Ganz so einfach ist es freilich nicht. Denn es ist kaum davon auszugehen, dass die österreichischen Verbraucherschützer sich mit einer solchen Formalität zufriedengeben würden. Gut möglich, dass sie eine Beibehaltung der bisherigen Praxis bei einer bloßen Neuformulierung der Begründung als Umgehungstatbestand interpretieren und erneut klagen würden. Es bleibt also zumindest eine rechtliche Unsicherheit, wie künftig das Online-Lastschriftverfahren rechtssicher fortgeführt werden kann, ohne dass die Risiken eines Zahlungsausfalls einen wirtschaftlichen Betrieb unmöglich machen. Hier fordert der HDE zu Recht Klarheit. Fraglich ist, ob diese ohne ein weiteres höchstrichterliches Urteil auf europäischer Ebene zu erreichen ist.
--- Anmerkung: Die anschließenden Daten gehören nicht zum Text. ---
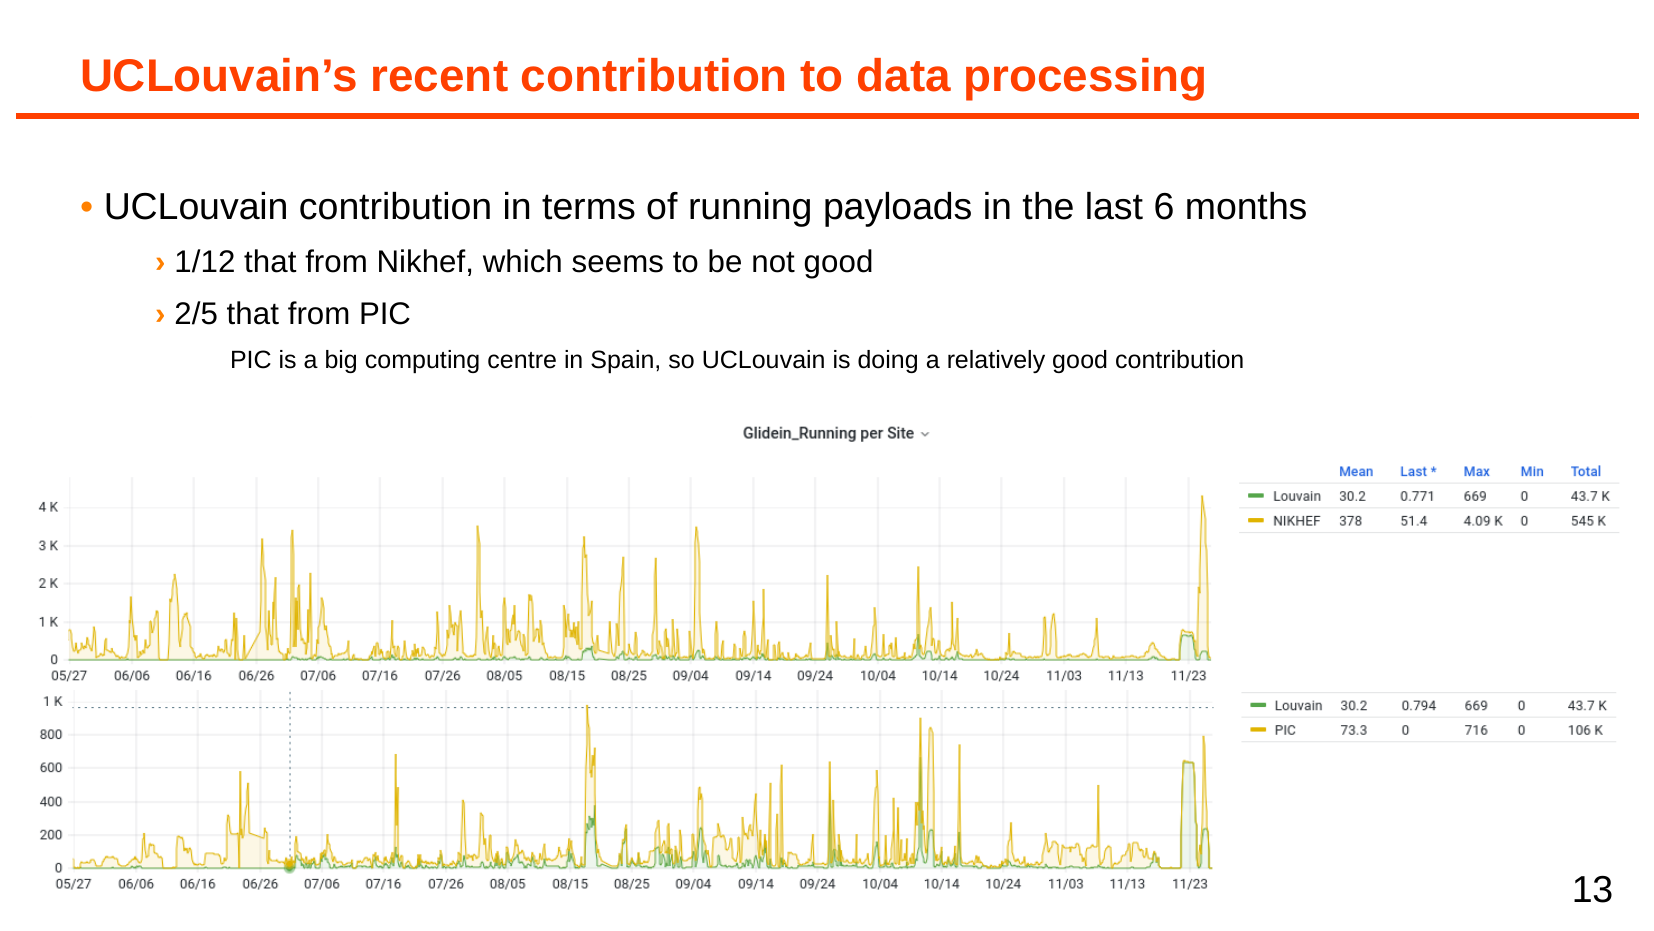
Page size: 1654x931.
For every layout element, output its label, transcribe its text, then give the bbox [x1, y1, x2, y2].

Einstweilen bewegen sich Online-Händler, die die Lastschrift als Bezahloption anbieten, auf dünnem Eis. Entweder sie riskieren, dass auch neu formulierte AGBs der gerichtlichen Prüfung nicht standhalten, wenn Kunden aus dem Ausland die Bezahlung per Lastschrift nicht angeboten wird. Oder sie laufen Gefahr, ein erhöhtes Risiko zu tragen, wenn sie die Bezahlart allen Kunden anbieten. Ob diese Lösung infrage kommt, wird vermutlich stark vom Kundenmix abhängen. Der Vorschlag des EuGH, Waren erst nach Geldeingang auszuliefern, ist für den Handel keine Option. Eine solche Vorgehensweise würde die Konversionsraten wohl drastisch sinken lassen. So oder so wird der Online-Handel sein Portfolio an Bezahlverfahren jetzt noch einmal neu überprüfen müssen. Die Sepa-Lastschrift muss dabei nicht zwingend ausgemustert werden. Sie könnte aber künftig von deutlich weniger Shops angeboten werden als bisher.